With an active AWS account, can create a simple AWS Lambda function using the CloudFormation template in the config/
directory:
aws cloudformation create-stack \
--stack-name example-lambda-stack \
--capabilities CAPABILITY_NAMED_IAM \
--template-body file://config/cloudformation.yml
To make sure our Lambda works, invoke it directly and view the result payload in result.txt
:
aws lambda invoke --function-name example-function --payload '{"value": "my example"}' result.txt
The function simply sends the payload
back to you in result.txt
as serialized json.
Use the describe-stacks
command to fetch the CloudFormation output value for ExampleFunctionArn
, which we'll need later when setting up our connector configuration:
aws cloudformation describe-stacks --stack-name example-lambda-stack --query "Stacks[0].Outputs[]"
mvn clean package
Once built, a kafka-connect-lambda
uber-jar is in the target/plugin
directory.
Ensure you have AWS_ACCESS_KEY_ID
and AWS_SECRET_ACCESS_KEY
environment variables exported in your shell. Docker Compose will pass these values into the connect
container.
Use the provided Docker Compose file and run docker-compose up
.
With the Kafka Connect REST interface, verify the Lambda sink connector is installed and ready: curl http://localhost:8083/connector-plugins
.
Next, supply a connector configuration. You can use config/connector.json.example
as a starting-point. Fill in values for <Your AWS Region>
and <Your function ARN>
and run:
curl -XPOST -H 'Content-Type: application/json' http://localhost:8083/connectors -d @config/connector.json
Run the ZooKeeper and Kafka components from the Confluent Platform.

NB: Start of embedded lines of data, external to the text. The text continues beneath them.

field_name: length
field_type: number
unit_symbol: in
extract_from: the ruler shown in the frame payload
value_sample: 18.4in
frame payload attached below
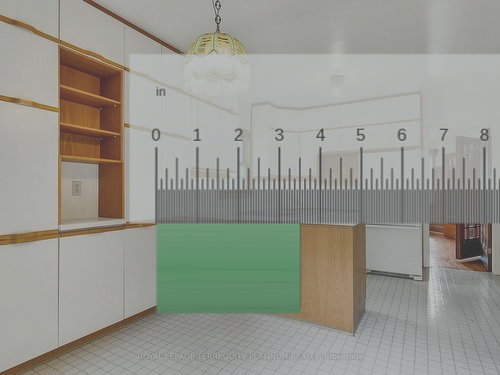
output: 3.5in
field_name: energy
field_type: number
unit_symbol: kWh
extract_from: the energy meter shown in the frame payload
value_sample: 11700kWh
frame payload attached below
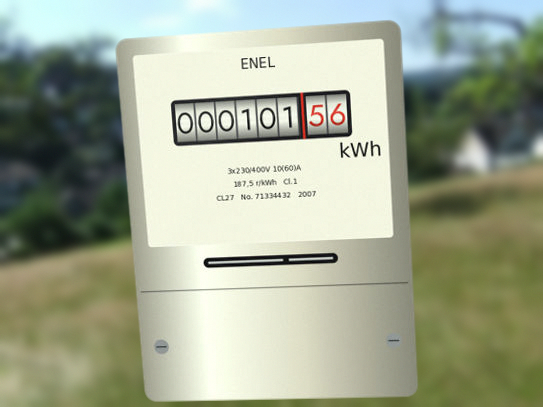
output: 101.56kWh
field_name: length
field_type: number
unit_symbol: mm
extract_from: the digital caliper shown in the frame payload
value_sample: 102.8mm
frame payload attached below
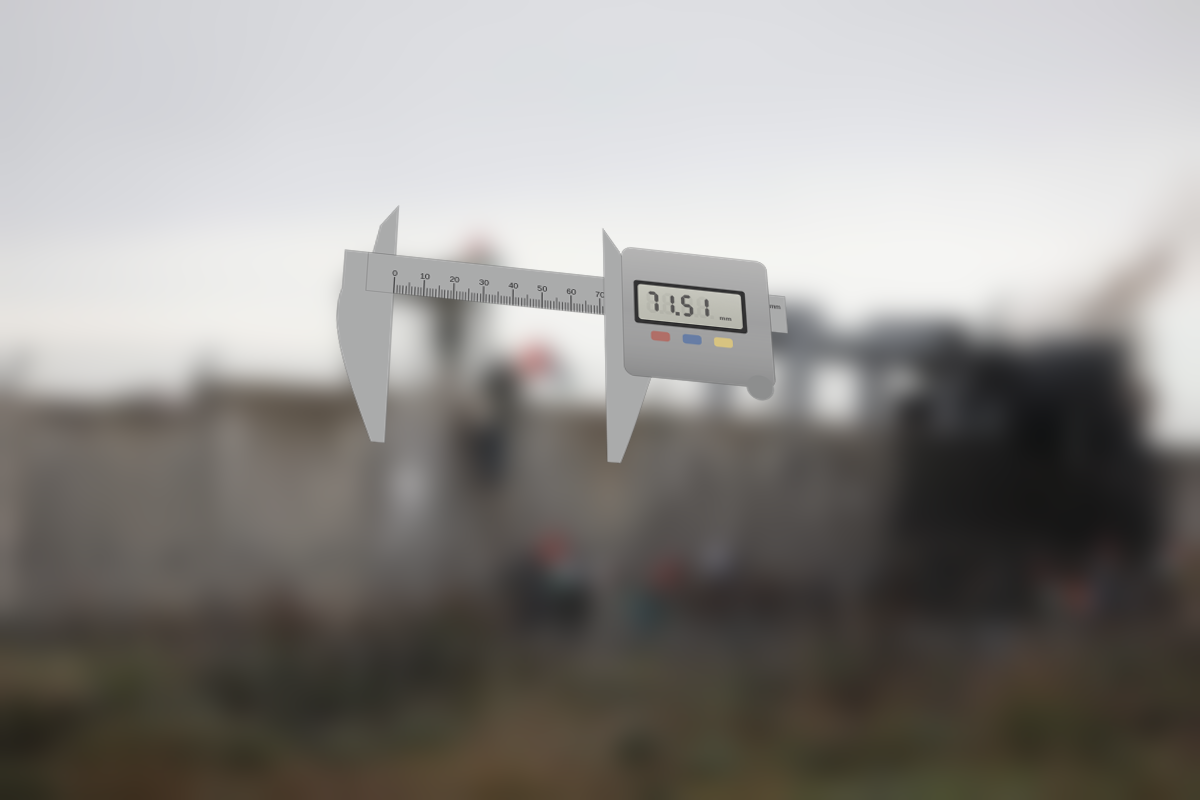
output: 71.51mm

Next, configure a Java properties-file containing your connector configuration. You can use config/connector.properties.example
as a starting-point. Fill in values for <Your AWS Region>
and <Your function ARN>
.
Ensure you have AWS_ACCESS_KEY_ID
and AWS_SECRET_ACCESS_KEY
environment variables exported in your shell. Then, run the connector in "standalone-mode":
connect-standalone config/worker.properties config/connector.properties
Using the Kafka console producer, send a message to the example-stream
topic. Your example-lambda-connector
will read the message from the topic and invoke the AWS Lambda example-function
.
Use the AWS Console to read the output of your message sent from the CloudWatch logs for the Lambda.